HBO Max is AT&T's online video service, which launched in the U.S. in May. It costs $14.99 per month and includes access to movies and TV shows.
"No one wants films back on the big screen more than we do," Ann Sarnoff, chair and CEO of WarnerMedia Studios and Networks Group said. "We know new content is the lifeblood of theatrical exhibition, but we have to balance this with the reality that most theaters in the U.S. will likely operate at reduced capacity throughout 2021."
Warner Bros. movies launching in 2021 include "The Little Things," "Judas and the Black Messiah," "Tom & Jerry," "Godzilla vs.
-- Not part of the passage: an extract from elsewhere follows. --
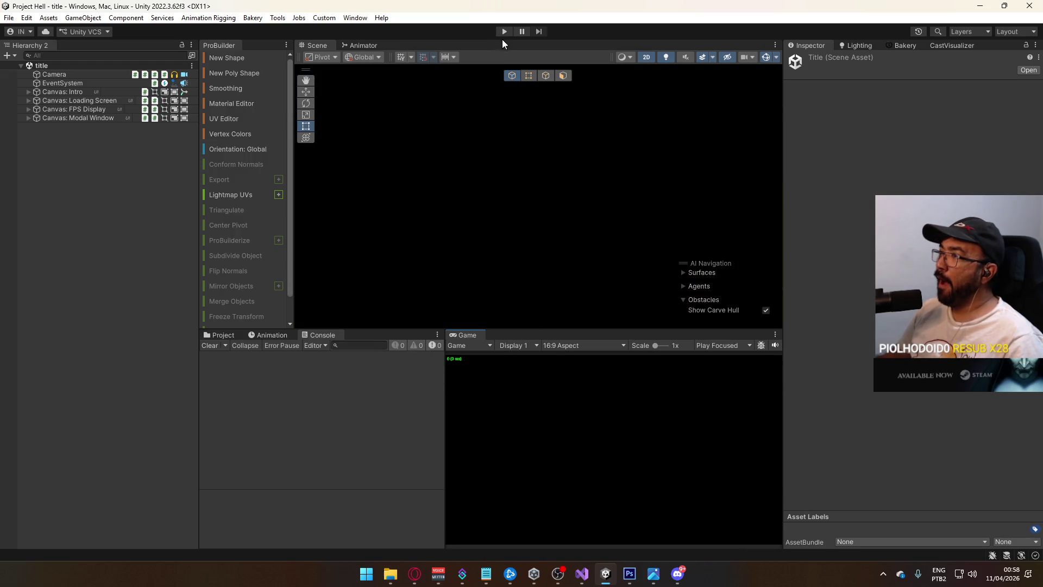
{"action": "left_click", "coordinate": [509, 31]}
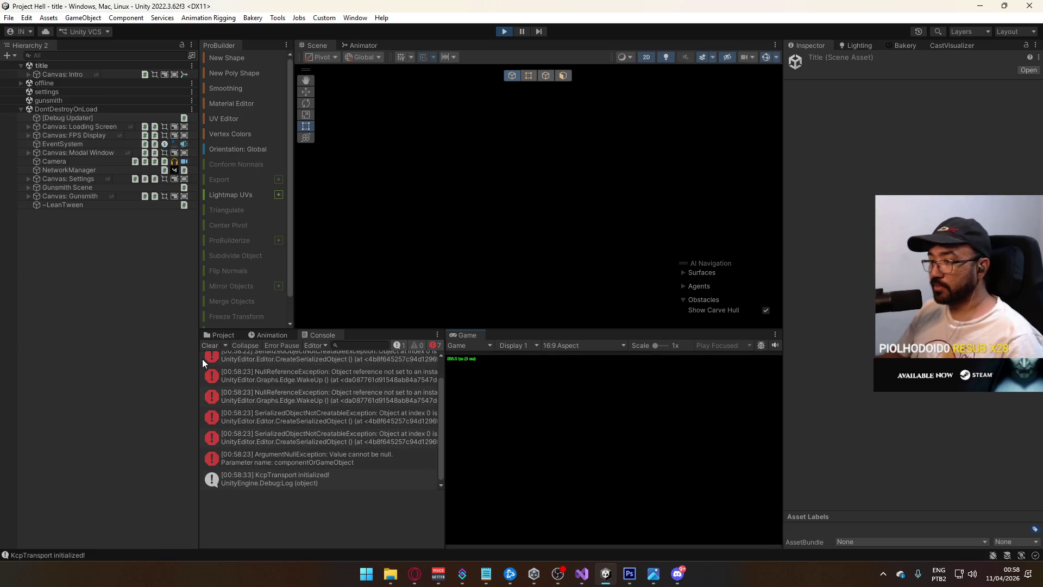
{"action": "left_click", "coordinate": [214, 344]}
Kong," "Mortal Kombat," "Those Who Wish Me Dead," "The Conjuring: The Devil Made Me Do It," "In The Heights," "Space Jam: A New Legacy," "The Suicide Squad," "Reminiscence," "Malignant," "Dune," "The Many Saints of Newark," "King Richard," "Cry Macho" and "Matrix 4."
Universal took a similar approach in April and released "Trolls World Tour" online and in theaters at the same time. But, that required people to purchase the movie since it wasn't available as part of a subscription package at the time. In July, Universal shortened the number of days films needed to run in theaters before they were available online through an agreement with AMC Theaters. Before that accord, theaters had exclusive rights to Universal films for 90 days.
Disney has also experimented with launching a blockbuster movie directly on streaming. Earlier this year, Disney released "Mulan" on Disney+ as a one-time, $30 purchase.
Cinemark, a U.S. movie theater chain, responded to WarnerMedia's decision on Thursday afternoon. "In light of the current operating environment, we are making near-term booking decisions on a film-by-film basis," a Cinemark spokesperson said. "At this time, Warner Brothers has not provided any details for the hybrid distribution model of their 2021 films."
Disclosure: NBCUniversal is the parent company of Universal Studios and CNBC.